The review of the killing found that University of Utah officers did not know how to look up criminal background or parole information, CNN affiliate KUTV said. The review also found that Rowland had been released on parole three separate times, and had violated his parole and returned to prison twice.

The university said that these issues were more system-wide and not related to any individual wrongdoing or mistakes.

"The review team's report identified gaps in training, awareness and enforcement of certain policies rather than lapses in individual performance," the university said.

McCluskey and Rowland met at a bar in September and dated for about a month until McCluskey learned he had a criminal conviction and had lied about his age and name, the review said. She ended the relationship on October 9, according to a time line of the events.

Over the course of the next two weeks, she called campus police a number of times to report harassing messages as well as an attempted extortion. She told police she sent $1,000 to an account in hopes of keeping compromising photos of her private, according to the review.

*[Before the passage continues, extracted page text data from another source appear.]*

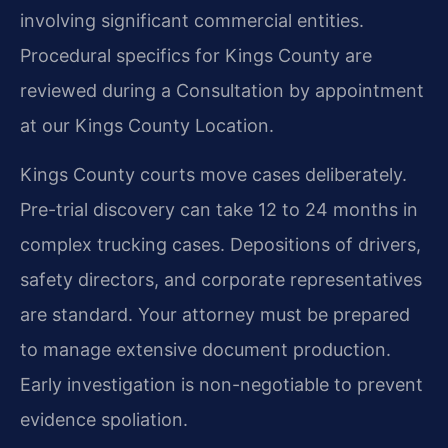
involving significant commercial entities.
Procedural specifics for Kings County are
reviewed during a Consultation by appointment
at our Kings County Location.
Kings County courts move cases deliberately.
Pre-trial discovery can take 12 to 24 months in
complex trucking cases. Depositions of drivers,
safety directors, and corporate representatives
are standard. Your attorney must be prepared
to manage extensive document production.
Early investigation is non-negotiable to prevent
evidence spoliation.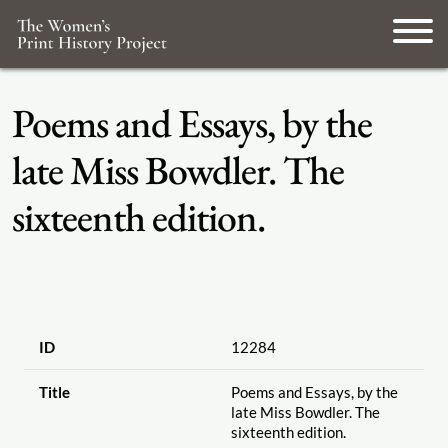
Poems and Essays, by the
late Miss Bowdler. The
sixteenth edition.
ID
12284
Title
Poems and Essays, by the
late Miss Bowdler. The
sixteenth edition.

Audio from McCluskey's 911 calls to Salt Lake City Police show that she was increasingly frustrated by the pace of the university investigation. She first called Salt Lake City Police on October 13 to say that she had been blackmailed for money, and the dispatcher advised her to talk to University of Utah police.

"I've contacted them already, I just wanted to talk to you as well," McCluskey said. "Yeah, I was just concerned because I wasn't sure how long they were gonna take."

A week later she called Salt Lake City Police again to follow up on the case and said it had been a week since her last update. But again the dispatcher referred her to the school's police, which had jurisdiction over the case.

McCluskey's parents, Jill and Matthew McCluskey, posted a rebuttal to the review of her case, according to CNN affiliate KUTV. Their rebuttal lays out a number of instances in which University of Utah police failed to properly escalate what, they say, had become an increasingly dangerous situation.

"We respectfully disagree with the conclusion that Lauren's murder could not have been prevented," the parents wrote. "There were numerous opportunities to protect her during the almost two weeks between the time when our daughter began expressing repeated, elevating and persistent concerns about her situation and the time of her murder."